**Problem to solve:** List, from the lines below, each one with "fruit" in it.

Data records:
[Start of section]

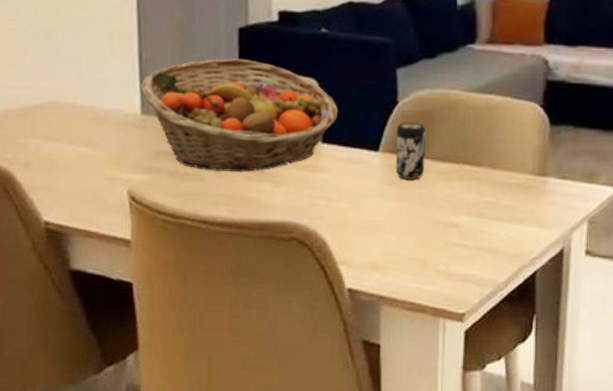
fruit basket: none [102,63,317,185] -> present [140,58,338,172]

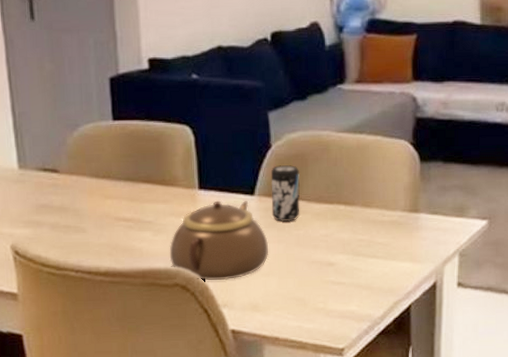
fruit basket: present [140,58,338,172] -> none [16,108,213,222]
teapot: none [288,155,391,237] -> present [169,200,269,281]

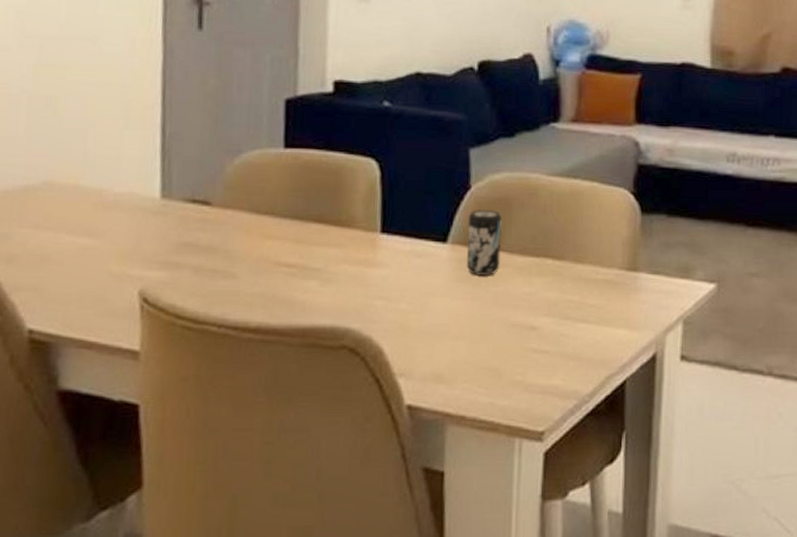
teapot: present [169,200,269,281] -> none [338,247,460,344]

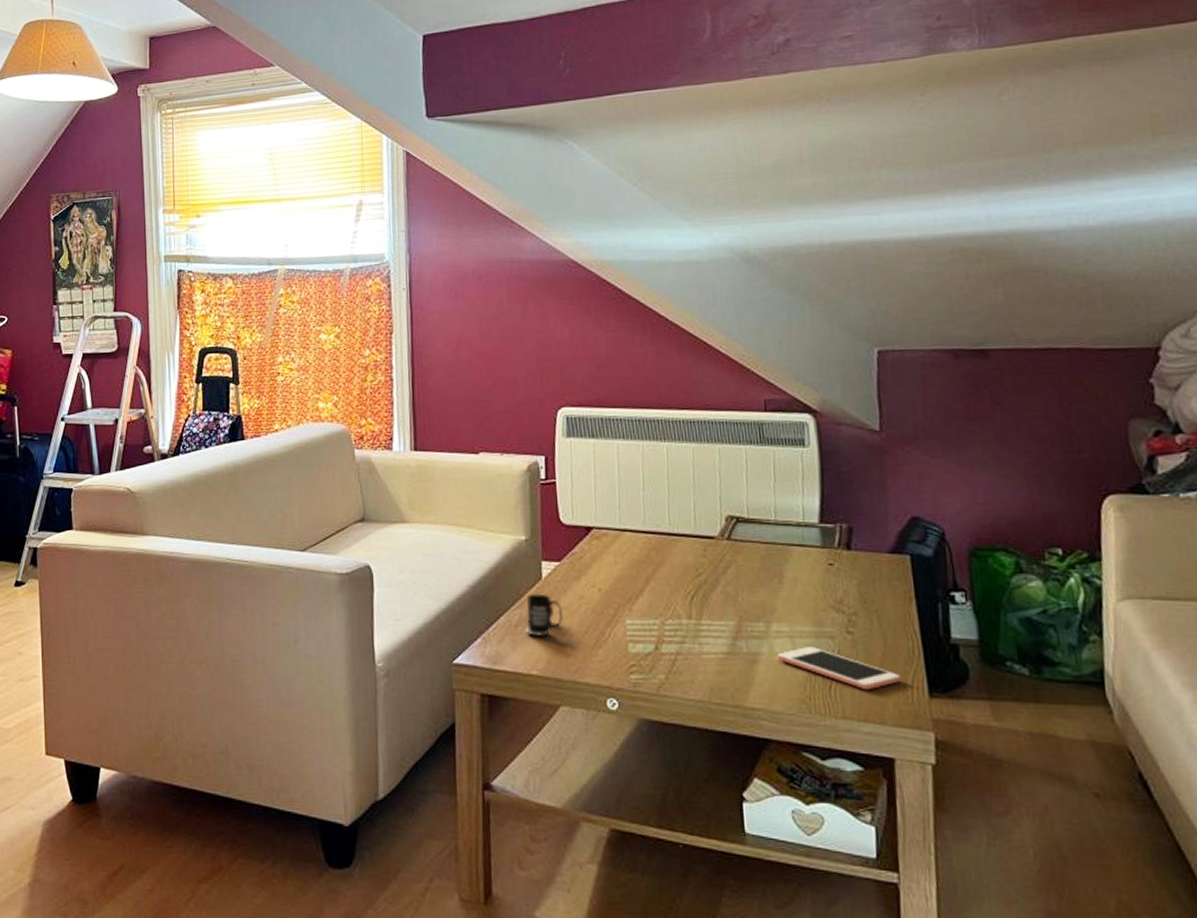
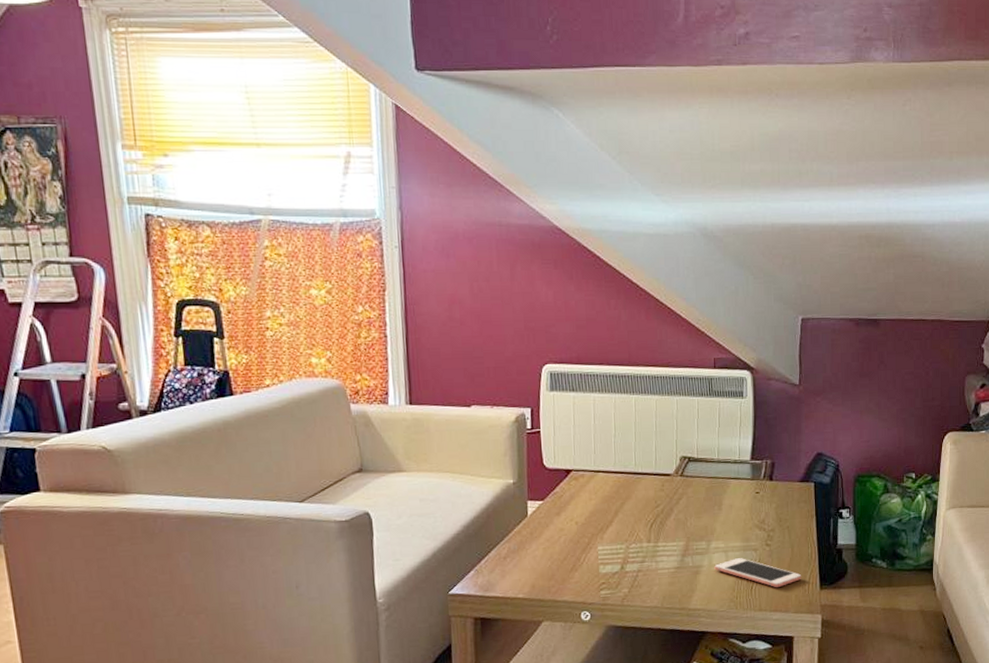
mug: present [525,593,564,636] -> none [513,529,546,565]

[End of section]

**Result of this exercise:**
fruit basket: none [102,63,317,185] -> present [140,58,338,172]
fruit basket: present [140,58,338,172] -> none [16,108,213,222]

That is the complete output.